_Document text_:
————

I'm sitting down to type this while Hubs makes pizza. That's right, my Hubs is home! And my favorite thing in the whole world is happening right now; watching him cook. I'd take a picture for you, but then I'd have to get up from sippin' my mimosa.
I scoured the web looking for blogs or website for tips/info on homecomings. I needed details like; how early to get to the pier and what to pack for the kids while we wait and best way to find my Hubs when the sailors get off the ship. The tips I found were more like; don't worry if the first embrace is awkward and shave your legs right before you go and suggestions for poster sayings. So, I wanted to share our day in hopes that it may be helpful to someone out there.
Hubs was originally supposed to come home on Sunday morning, then he was delayed until Tuesday morning (with the possibility of being approved to fly home early) and then it was delayed even more until Wednesday. Even on Wednesday, they were moving ahead of schedule and it was 3:00, then 6:30 and then 5:00 and I was just about to lose my mind!

————

_Stored rows_:

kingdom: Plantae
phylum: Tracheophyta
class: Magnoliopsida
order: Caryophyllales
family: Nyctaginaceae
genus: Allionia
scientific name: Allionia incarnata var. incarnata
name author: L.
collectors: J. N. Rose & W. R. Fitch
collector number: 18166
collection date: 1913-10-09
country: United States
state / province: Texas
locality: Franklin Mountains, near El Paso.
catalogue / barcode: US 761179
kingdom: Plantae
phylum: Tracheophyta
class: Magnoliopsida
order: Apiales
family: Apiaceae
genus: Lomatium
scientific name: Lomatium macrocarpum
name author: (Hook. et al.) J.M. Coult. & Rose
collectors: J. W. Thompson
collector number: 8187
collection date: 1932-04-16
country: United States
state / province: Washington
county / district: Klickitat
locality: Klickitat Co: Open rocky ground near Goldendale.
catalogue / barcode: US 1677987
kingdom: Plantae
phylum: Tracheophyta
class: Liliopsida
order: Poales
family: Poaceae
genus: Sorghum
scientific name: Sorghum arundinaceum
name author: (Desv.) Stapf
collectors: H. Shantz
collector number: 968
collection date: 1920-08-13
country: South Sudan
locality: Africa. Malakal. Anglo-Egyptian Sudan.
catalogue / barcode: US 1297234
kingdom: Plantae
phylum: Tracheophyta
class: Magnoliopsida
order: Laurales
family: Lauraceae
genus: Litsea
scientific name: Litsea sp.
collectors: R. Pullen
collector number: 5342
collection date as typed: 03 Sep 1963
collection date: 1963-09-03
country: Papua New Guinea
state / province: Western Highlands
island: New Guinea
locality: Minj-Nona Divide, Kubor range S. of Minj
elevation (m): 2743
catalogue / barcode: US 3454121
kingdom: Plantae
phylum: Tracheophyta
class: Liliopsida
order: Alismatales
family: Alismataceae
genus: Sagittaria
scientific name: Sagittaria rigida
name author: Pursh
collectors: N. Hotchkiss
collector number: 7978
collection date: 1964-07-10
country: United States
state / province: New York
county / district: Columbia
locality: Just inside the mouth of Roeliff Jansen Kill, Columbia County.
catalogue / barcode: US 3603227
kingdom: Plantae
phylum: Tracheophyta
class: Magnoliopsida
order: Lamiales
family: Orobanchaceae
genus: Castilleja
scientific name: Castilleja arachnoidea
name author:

————

_Things to do_:
[a] Reproduce verbatim everything from "Hubs was originally" down to "lose my mind!" in the homecoming post.
[b] In the entries, write out everything from the line containing "collection date: 1913-10-09" down to the line containing "scientific name: Lomatium macrocarpum" again, with "locality" changed to "site" and all else kept the same.

_Answers to the exercises_:
[a]
Hubs was originally supposed to come home on Sunday morning, then he was delayed until Tuesday morning (with the possibility of being approved to fly home early) and then it was delayed even more until Wednesday. Even on Wednesday, they were moving ahead of schedule and it was 3:00, then 6:30 and then 5:00 and I was just about to lose my mind!

[b]
collection date: 1913-10-09
country: United States
state / province: Texas
site: Franklin Mountains, near El Paso.
catalogue / barcode: US 761179
kingdom: Plantae
phylum: Tracheophyta
class: Magnoliopsida
order: Apiales
family: Apiaceae
genus: Lomatium
scientific name: Lomatium macrocarpum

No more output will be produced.